Please write out exactly the line containing "er Local-Test" below and every line after it, through the last one, but leave out any pictures.

§ Saved data entries:
****************

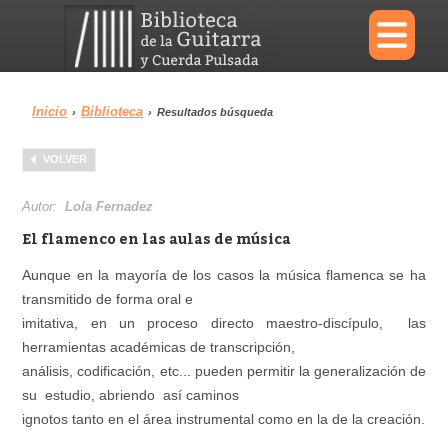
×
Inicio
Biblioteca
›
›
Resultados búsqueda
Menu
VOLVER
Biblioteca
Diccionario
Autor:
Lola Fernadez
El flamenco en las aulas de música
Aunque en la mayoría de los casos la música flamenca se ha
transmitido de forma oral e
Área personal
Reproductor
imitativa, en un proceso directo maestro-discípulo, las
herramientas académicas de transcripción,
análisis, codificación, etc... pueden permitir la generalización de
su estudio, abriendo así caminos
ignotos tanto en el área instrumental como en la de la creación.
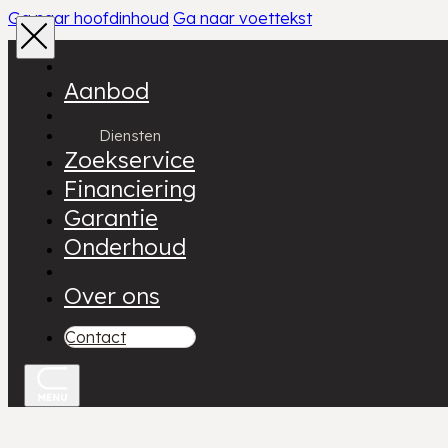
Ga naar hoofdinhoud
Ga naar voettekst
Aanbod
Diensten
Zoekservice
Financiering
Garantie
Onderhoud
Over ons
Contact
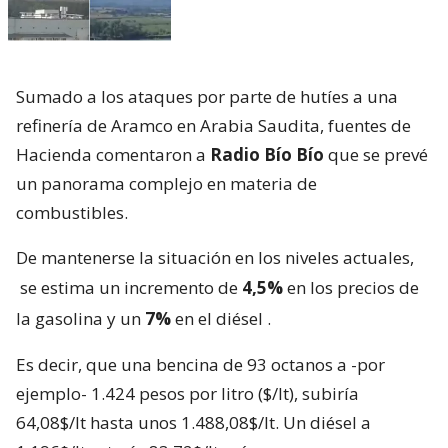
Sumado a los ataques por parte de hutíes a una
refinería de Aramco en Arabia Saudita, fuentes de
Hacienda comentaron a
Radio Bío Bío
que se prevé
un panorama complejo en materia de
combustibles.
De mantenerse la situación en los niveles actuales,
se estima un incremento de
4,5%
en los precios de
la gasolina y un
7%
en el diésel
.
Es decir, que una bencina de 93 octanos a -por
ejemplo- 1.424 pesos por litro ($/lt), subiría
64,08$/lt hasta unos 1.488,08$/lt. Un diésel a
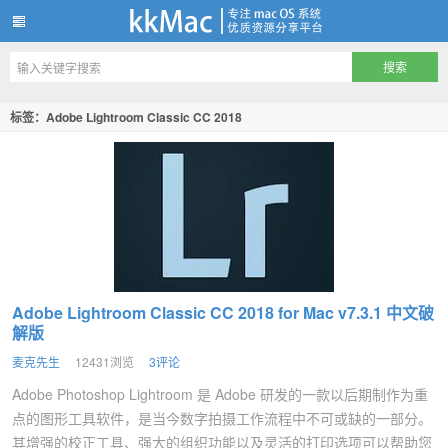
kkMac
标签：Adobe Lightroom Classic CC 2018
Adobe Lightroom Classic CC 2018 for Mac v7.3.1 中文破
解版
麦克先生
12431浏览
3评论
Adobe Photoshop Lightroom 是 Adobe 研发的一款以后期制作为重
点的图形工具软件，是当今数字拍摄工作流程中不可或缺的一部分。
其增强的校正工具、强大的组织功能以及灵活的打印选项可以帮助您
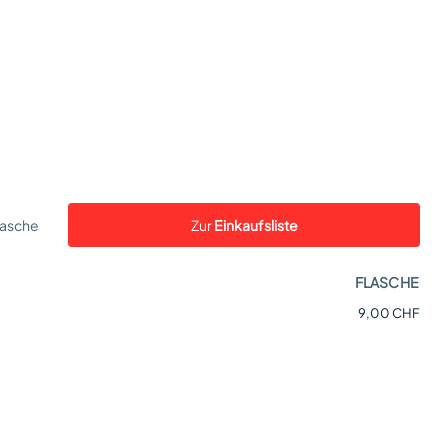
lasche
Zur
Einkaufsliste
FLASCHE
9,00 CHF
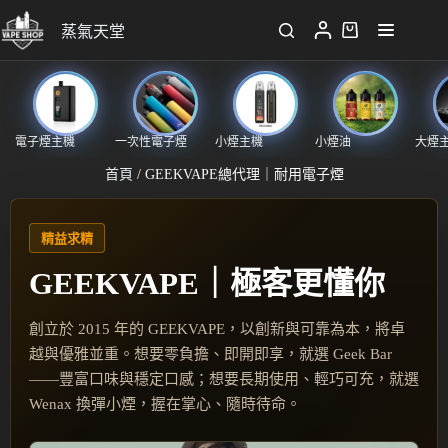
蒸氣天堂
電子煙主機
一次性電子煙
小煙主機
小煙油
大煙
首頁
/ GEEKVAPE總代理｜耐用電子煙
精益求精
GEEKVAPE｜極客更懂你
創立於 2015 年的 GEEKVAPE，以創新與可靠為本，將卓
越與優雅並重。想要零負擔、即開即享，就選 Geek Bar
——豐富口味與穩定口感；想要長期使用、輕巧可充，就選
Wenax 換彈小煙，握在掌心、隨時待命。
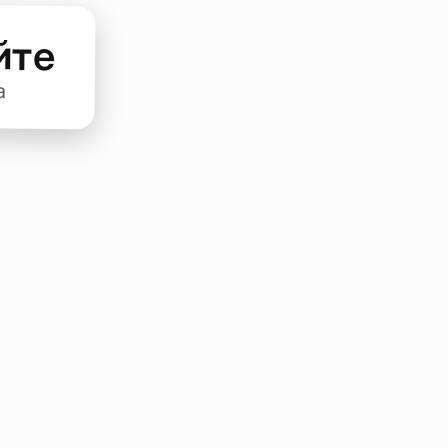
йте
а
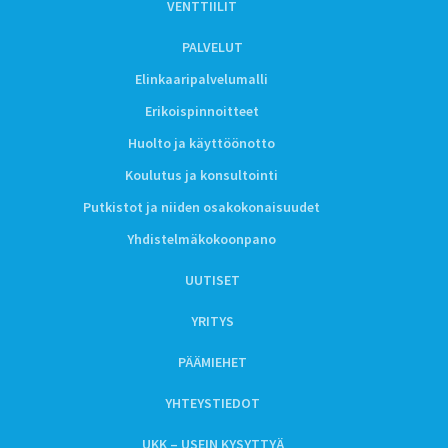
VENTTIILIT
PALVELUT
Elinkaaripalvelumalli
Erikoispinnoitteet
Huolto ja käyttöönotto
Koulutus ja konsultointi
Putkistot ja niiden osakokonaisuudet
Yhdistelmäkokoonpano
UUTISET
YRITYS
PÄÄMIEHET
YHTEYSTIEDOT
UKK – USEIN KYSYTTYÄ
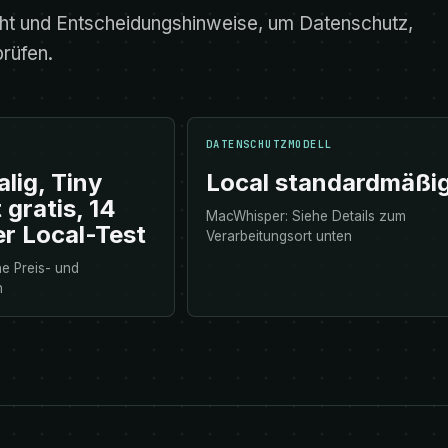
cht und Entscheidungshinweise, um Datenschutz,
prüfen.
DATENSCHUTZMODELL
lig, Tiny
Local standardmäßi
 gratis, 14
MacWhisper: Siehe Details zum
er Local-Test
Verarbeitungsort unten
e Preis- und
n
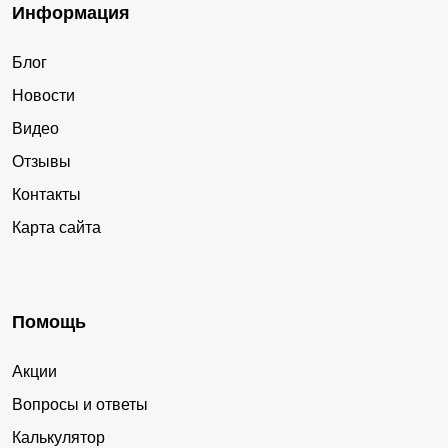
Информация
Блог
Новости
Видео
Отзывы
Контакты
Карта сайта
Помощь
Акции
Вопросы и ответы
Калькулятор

****************

§ WRITTEN REPLY:
er Local-Test
Verarbeitungsort unten
e Preis- und
n
Информация
Блог
Новости
Видео
Отзывы
Контакты
Карта сайта
Помощь
Акции
Вопросы и ответы
Калькулятор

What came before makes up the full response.